The one person who could truly stop Sam's execution is hiding deep in the countryside. Rollie Wedge, the man who actually planted and detonated the explosives in the Kramer bombing for which Sam was found guilty, is now going by the name of Roland. He possesses many forged documents and has at least three different identities. He no longer considers himself a member of the Klan, but instead is a fascist. Rollie has threatened both Dogan and Sam. Dogan is dead and Sam has never revealed Rollie's identity. It appears that he would take their secret to his grave, but if he was going to tell the truth, he would be likely to do so as his date of execution approached. This makes Roland nervous and he follows the newspapers closely.
Chapters 17-20 Analysis
These chapters delve deep into the life of Adam's aunt, Lee. Lee confesses to being an alcoholic. For her, alcohol is an escape from her father's sordid past and her marriage. Although her marriage seemed happy to outsiders, Lee admits that she and her husband live apart. He had a voracious appetite for younger women and she does not enjoy the life of a socialite. Their son made choices which his father found disagreeable, so Lee's only child lives abroad, which is another source of pain for her. The reader comes to understand that Lee grew up in a dysfunctional family and, despite her best intentions, her own nuclear family has also evolved to be dysfunctional. Lee recognizes her alcoholism and is not proud of it. She tries to stay sober, enters and completes rehab repeatedly, and volunteers for worthy organizations, most notably the Auburn House. She wants to be a strong, healthy woman. Although Lee loves her nephew, his presence and constant line of questioning revive memories that Lee has buried deep within herself. For this reason, Adam's visit signals the collapse of Lee's sobriety. In all fairness, as Sam's execution date drew closer, Lee might have relapsed whether or not Adam had arrived. Lee was not the only one contemplating her life's path.

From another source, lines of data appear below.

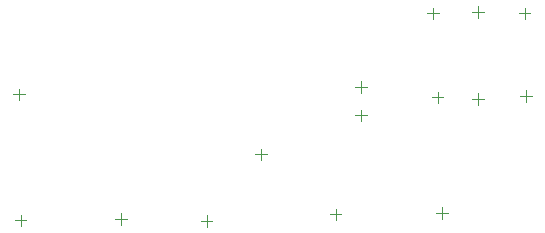
<source format=gbr>
%FSTAX23Y23*%
%MOIN*%
%SFA1B1*%

%IPPOS*%
%ADD43C,0.003937*%
%ADD44C,0.001969*%
%LNmtr_dvr_pcb_top_component_center-1*%
%LPD*%
G54D43*
X0502Y02575D02*
Y02614D01*
X05Y02595D02*
X05039D01*
X04665Y0257D02*
Y02609D01*
X04645Y0259D02*
X04684D01*
X0395Y02555D02*
Y02594D01*
X0393Y02575D02*
X03969D01*
X04235Y02548D02*
Y02588D01*
X04215Y02568D02*
X04254D01*
X04416Y0277D02*
Y02809D01*
X04396Y0279D02*
X04435D01*
X0475Y029D02*
Y02939D01*
X0473Y0292D02*
X04769D01*
X0475Y02995D02*
Y03034D01*
X0473Y03015D02*
X04769D01*
X0514Y03245D02*
Y03284D01*
X0512Y03265D02*
X05159D01*
X0499Y0324D02*
Y03279D01*
X0497Y0326D02*
X05009D01*
X0514Y02955D02*
Y02994D01*
X0512Y02975D02*
X05159D01*
X05005Y0296D02*
Y02999D01*
X04985Y0298D02*
X05024D01*
G54D44*
X03615Y0255D02*
Y02589D01*
X03595Y0257D02*
X03634D01*
X05295Y0324D02*
Y03279D01*
X05275Y0326D02*
X05314D01*
X0359Y0299D02*
X03629D01*
X0361Y0297D02*
Y03009D01*
X053Y02965D02*
Y03004D01*
X0528Y02985D02*
X05319D01*
M02*
</source>
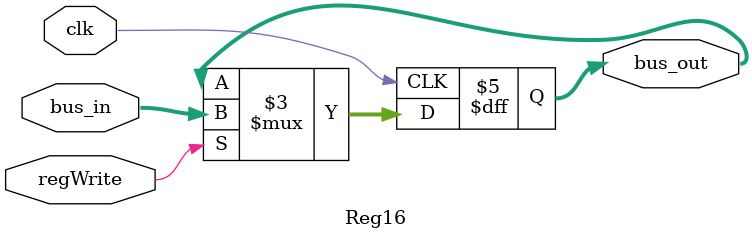
<source format=v>
module Reg16(bus_out, regWrite, bus_in, clk);
   input regWrite, clk;
   input [15:0] bus_in;
   
   output reg [15:0] bus_out;
   
   always @(posedge clk)
      if(regWrite)
         bus_out <= bus_in;
      else
         bus_out <= bus_out;
         
 endmodule
         

</source>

Sam has much to consider from his cell. A welcome thunderstorm temporarily cools the temperature inside the prison, which ordinarily is squelching. Sam enjoys the storm and considers it a triumph over the state of Mississippi, which so poorly designed the prison in which he was forced to live out the rest of his life. The paragraph reads, "But the state of Mississippi could not control the weather, and when rains came and cooled the air, Sam smiled to himself and offered a small prayer of thanks". The idea of Sam praying to and believing in a higher being causes the reader to pause. One wonders if he has always believed in a higher being, and if so, how does he justify the crimes he committed. Alternatively, maybe he has found spirituality since being convicted and sentenced to die.